Los Angeles: When Boston University sophomore Kendrick Sledge was 14, incessant phone calls alerted her parents to her relationship with an abusive and controlling older boy, who would threaten suicide or a return to using drugs if she tried to break up with him.
There were also offers of gifts. Only the fear of getting in trouble with her parents prompted Sledge to turn down his offer to buy her a mobile phone.
"Thank goodness I didn't take it. It would have just become a private line for him to torture me," said Sledge, now 19.
Today's uber-wired teens aren't so lucky, according to a recent survey of 13 to 18-year-olds conducted for apparel company Liz Claiborne Inc.
One in three said they get as many as 30 hourly mobile phone text messages from a boyfriend or girlfriend wanting to know where they are, what they're doing or who they're with.
Nearly one in four reported hourly contact with a partner via cell phone or text messages between midnight and 5 a.m. Computers also are used as tools to control, harass or humiliate, the teen respondents said.
Just over 70 percent said rumor spreading by boyfriends or girlfriends on mobile phones or online social networking sites, such as News Corp.'s popular MySpace.com, is a serious problem.
Nearly the same percentage of teens said sharing private or embarrassing pictures or videos via cell phone or computers represented serious trouble.
Where Sledge's parents couldn't help but notice their home phone ringing off the hook, nearly 70 percent of today's teens surveyed said their parents have no clue that the high-tech gadgets they provided in an effort to keep their offspring safe were being used by peers for psychological or physical warfare.
That's something Sledge and others are working to change. Sledge is a member of a teen task force set up by Liz Claiborne, which partnered with the National Domestic Violence Hotline to create www.loveisrespect.org, a national teen dating abuse helpline launched earlier this month.
The importance of such efforts was underscored this week after a federal judge in Texas dismissed a high-profile lawsuit brought against MySpace by the family of a teenage girl who was sexually assaulted by a 19-year-old man she met on popular social networking site.
One New York City mother got a chilling first-hand view of the problem after her teenage daughter's friends posted a picture of her in a bathing suit on MySpace.com.

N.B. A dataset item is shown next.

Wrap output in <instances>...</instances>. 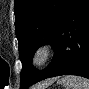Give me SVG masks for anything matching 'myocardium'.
I'll return each instance as SVG.
<instances>
[{"mask_svg": "<svg viewBox=\"0 0 89 89\" xmlns=\"http://www.w3.org/2000/svg\"><path fill=\"white\" fill-rule=\"evenodd\" d=\"M53 54V47L50 43H42L38 45L31 55V66L41 68L48 64Z\"/></svg>", "mask_w": 89, "mask_h": 89, "instance_id": "obj_1", "label": "myocardium"}]
</instances>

Her daughter found it funny and tried to brush off her mom's concerns, begging her not to call the other parents, even after the post attracted responses that appeared to come from adult men.
The concerned mom, who asked not to be identified, said she pulled down the MySpace posting, only to find that her daughter opened a new MySpace account two months later that included enough personal information for anyone to physically locate her.
"Perfectly good parents who have a lot of communication with their kids are having problems with this. It's very scary. Teenagers cannot assess risk. Getting into serious trouble happens to other people and not to them," she warned.